A. Pork Hand-Grenade.
Q. Best served hot or cold?
A. Hot and with the centre just a bit runny.
Q. Served with or without condiments? If with, then which?
A. With Piccalilli.
Q. Are there any variations on the Scotch egg that you enjoy? Some chefs choose venison over sausage meat, others may try to spice the meat etc.
A. Eggs, forcemeat and crumb-coating come in countless flavours and combinations. Given that the Scotch Egg only escaped the Bad Food Joke Book a couple of years ago, I can’t help thinking that, working at the most frenetic pace, our best chefs haven’t even begun to cover all the delicious options. There are countless thousands to go and I haven’t met one yet that I didn’t love. One thing, though, chefs. No matter how staggering your variation, don’t make the mistake of trying to rename it something more cool. Even if it’s a parfait of unicorn loin wrapped round a Faberge egg, it’s still a Scotch egg…. that’s the whole point!
Q. In your opinion, where serves the best Scotch egg?
A. I honestly think that’s too complicated to answer.
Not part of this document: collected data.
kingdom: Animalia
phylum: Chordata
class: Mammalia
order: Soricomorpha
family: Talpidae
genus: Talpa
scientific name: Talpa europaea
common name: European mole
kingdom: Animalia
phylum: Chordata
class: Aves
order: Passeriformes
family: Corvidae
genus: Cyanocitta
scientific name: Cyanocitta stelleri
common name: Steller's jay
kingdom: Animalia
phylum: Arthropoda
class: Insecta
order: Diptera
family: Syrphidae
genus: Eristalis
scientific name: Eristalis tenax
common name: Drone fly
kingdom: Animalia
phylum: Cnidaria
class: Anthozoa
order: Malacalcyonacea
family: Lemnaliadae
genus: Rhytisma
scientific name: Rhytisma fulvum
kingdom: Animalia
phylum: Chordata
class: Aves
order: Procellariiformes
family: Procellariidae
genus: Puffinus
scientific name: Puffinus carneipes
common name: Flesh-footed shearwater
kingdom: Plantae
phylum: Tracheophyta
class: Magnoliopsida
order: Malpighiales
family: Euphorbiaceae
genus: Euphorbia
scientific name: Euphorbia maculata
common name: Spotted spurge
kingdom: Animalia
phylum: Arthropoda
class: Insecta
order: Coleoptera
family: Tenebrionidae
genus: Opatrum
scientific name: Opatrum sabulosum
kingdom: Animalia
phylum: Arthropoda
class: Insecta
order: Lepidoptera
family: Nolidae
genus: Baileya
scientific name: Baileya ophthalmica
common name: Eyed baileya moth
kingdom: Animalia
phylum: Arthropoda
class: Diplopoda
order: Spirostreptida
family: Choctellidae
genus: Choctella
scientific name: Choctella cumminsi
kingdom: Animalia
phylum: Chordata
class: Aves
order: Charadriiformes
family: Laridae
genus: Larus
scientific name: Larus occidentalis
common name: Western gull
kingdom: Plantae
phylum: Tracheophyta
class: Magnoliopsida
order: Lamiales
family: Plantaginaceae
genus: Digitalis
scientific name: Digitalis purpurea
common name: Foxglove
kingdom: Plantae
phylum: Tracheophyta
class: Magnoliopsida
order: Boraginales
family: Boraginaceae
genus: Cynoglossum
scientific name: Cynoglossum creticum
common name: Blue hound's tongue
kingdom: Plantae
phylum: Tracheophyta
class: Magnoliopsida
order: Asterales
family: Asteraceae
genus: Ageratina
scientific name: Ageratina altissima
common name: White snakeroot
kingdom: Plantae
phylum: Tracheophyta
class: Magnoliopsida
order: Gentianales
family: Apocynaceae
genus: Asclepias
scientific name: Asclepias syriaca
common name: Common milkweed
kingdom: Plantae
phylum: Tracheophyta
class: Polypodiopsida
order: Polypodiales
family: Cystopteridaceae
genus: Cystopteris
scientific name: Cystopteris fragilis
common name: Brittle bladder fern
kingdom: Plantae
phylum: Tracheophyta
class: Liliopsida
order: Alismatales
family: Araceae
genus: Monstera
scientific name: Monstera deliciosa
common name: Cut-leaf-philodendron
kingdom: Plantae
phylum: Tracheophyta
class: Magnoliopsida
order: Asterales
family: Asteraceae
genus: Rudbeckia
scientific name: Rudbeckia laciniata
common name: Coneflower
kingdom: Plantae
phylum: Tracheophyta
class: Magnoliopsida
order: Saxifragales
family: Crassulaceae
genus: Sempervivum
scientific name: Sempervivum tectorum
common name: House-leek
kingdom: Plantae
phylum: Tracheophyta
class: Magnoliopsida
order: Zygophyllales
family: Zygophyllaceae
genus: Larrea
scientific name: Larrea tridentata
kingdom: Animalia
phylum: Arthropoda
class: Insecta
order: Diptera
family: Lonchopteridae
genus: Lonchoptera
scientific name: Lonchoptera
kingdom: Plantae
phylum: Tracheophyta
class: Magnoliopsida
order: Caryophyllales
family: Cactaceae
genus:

These are deep philosophical quandaries. I’ve loved real ‘gourmet’ versions, poncey little quail egg jobs and the ones in the gas-flushed podules at motorway service stations and they’re all good at the right time. Does that make quality a temporal issue? The fact I can love a similar egg more or less each time I try it implies that quality is less of an absolute than one might believe. If asked ‘where serves the best beer’ could one ever truly answer. Instead, drawing on personal experience, I can only offer the rather unsatisfying opinion, and fervent wish, that the best Scotch Egg is the one you are about to eat.